As you have noticed i have implemented my Parallel archiver
and my Parallel compression library.
Here they are:
https://sites.google.com/site/aminer68/parallel-archiver
and
https://sites.google.com/site/aminer68/parallel-compression-library
Other than that you have to know that GPUs are basically vector
processors, where you can be doing hundreds or thousands of ADD
instructions all in lock step, and executing programs where there are
very few data-dependent branches.
Compression algorithms in general sound more like an SPMD (Single
Program Multiple Data) or MIMD (Multiple Instruction Multiple Data)
programming model, which is better suited to multicore cpus.

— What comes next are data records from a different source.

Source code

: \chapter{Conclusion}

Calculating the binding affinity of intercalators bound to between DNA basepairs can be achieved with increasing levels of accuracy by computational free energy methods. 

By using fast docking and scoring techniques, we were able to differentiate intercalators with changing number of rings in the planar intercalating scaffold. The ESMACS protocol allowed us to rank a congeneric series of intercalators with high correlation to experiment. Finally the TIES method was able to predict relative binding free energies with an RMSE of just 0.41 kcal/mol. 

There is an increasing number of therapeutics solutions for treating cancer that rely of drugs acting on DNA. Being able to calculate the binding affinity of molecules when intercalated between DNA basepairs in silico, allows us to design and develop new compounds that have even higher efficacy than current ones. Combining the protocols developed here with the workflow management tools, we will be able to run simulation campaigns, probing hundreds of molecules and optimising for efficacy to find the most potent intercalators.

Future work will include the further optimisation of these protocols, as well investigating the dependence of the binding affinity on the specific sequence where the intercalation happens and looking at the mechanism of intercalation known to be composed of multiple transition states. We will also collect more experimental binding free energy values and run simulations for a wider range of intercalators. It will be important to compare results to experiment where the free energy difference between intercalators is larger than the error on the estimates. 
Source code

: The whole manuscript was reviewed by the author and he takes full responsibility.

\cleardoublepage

Video compression algorithms can be accellerated by GPGPU processing
like CUDA only to the extent that there is a very large number of pixel
blocks that are being cosine-transformed or convolved (for motion
detection) in parallel, and the IDCT or convolution subroutines can be
expressed with branchless code.
GPUs also like algorithms that have high numeric intensity (the ratio of
math operations to memory accesses.) Algorithms with low numeric
intensity (like adding two vectors) can be massively parallel and SIMD,
but still run slower on the GPU than the CPU because they're memory bound.
Thank you,
Amine Moulay Ramdane.